While I was writing the main posts of my Sew Your Kibbe series, Gillian of Crafting a Rainbow did an exploratory post examining how her makes fit into the Kibbe Gamine recommendations. I thought this was a brilliant post, and wanted to do a similar self-analysis before jumping into the main planning and sewing posts for the challenge this year.
Over the past few years I have made quite a few different styles of garments. Most recently I’ve been intentionally focusing on the Soft Natural style lines, but before that I thought I was more of a Kibbe Soft Classic, or was just sewing whatever I happened to like. Looking back, it’s easy to see why the non-Soft Natural garments haven’t turned out to be my personal favorites. Here’s a rather generalized look back at some of my sewing hits and misses with a Kibbe focus…
Kibbe Soft Natural Hits
All of these have elements of Kibbe Soft Natural recommendations; soft texture, waist definition, draping, a loose fit, or an elongated line with a hem below the knee. These fabrics also have a lot of stretch or a soft feel which allows a lot of movement. All of these elements add together to create a Soft Natural look that works well with Kibbe’s recommendations. As a bonus, all of these have been made in my favorite cool, saturated colors, so they all see a lot of wear.

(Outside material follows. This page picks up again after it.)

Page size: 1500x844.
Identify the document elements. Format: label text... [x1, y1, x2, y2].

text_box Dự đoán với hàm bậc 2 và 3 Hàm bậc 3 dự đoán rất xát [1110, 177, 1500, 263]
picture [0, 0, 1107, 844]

These items all have elements that don’t really work for a Soft Natural. The purple dress (upper left) is more of a Romantic style; the extreme ruching overwhelms my torso. The blue top (center top) and teal jacket (bottom left) are both a tad too stiff (more Dramatic Classic or Soft Classic), and I’ve never really found myself reaching for them. The black coat (top right) was made for the Pattern Review Sewing Bee a few years ago, but it clearly overwhelms me (I think it would be Soft Dramatic or Flamboyant Natural), and I’ve never worn it outside of the contest. The striped sweater is almost good, but the tiny ruffles are just too cutesy for me. I’ve given it to a friend (who I believe is a Theatrical Romantic) and she loves it. Clearly I need to be careful of details and silhouettes that are too stiff, too oversized, or too tiny and sweet.
Not Perfect, But…
All of these garments have elements of Soft Natural, but aren’t exactly perfect options for me. The Blue Jumpsuit works because of the more relaxed fit of the legs, but the high collar isn’t the best for a Soft Natural. With the jacket there is just a bit much going on to the point of feeling a bit restricted; I think the jacket would be more successful with an open neckline on the jumpsuit, and the two can work separately for me, but I never actually wear them together. The red dress is ok but it is perhaps a bit too fitted. I think a more flared/softly draping skirt would be better, and possibly a less covered top. I still really like this dress, because the fabric is really pretty, but I can honestly say it probably isn’t the best silhouette for me. The blue and white top is a style that should work for me, but I think the tiny geometric print isn’t my favorite. I also raised the neckline when I made this top, and in hindsight I should have left it as Burda had originally drafted. I think the fabric is also a bit stiffer than it looks; I don’t have quite the movement in it that I do in many of my other clothes, and I think this makes it one of my borderline successful garments. Finally, I really love the blue gown, but I do think I can handle a bit more draping, detail, and sparkle for an evening look.
Clearly, this isn’t everything I’ve ever made, but this is a fair portion of my more recent makes, and I think it is interesting to note how the “Kibbe approved” styles have really ended up being my favorites, and how the garments that would have worked best for a different Kibbe types aren’t my go-to items (or, in many cases, have been donated or decluttered already). My intent with the Sew Your Kibbe Challenge is to focus on making garments that have a higher probability of working for me, and looking back at my Soft Natural makes, I would say moving forward in that style ID is a step in the right direction.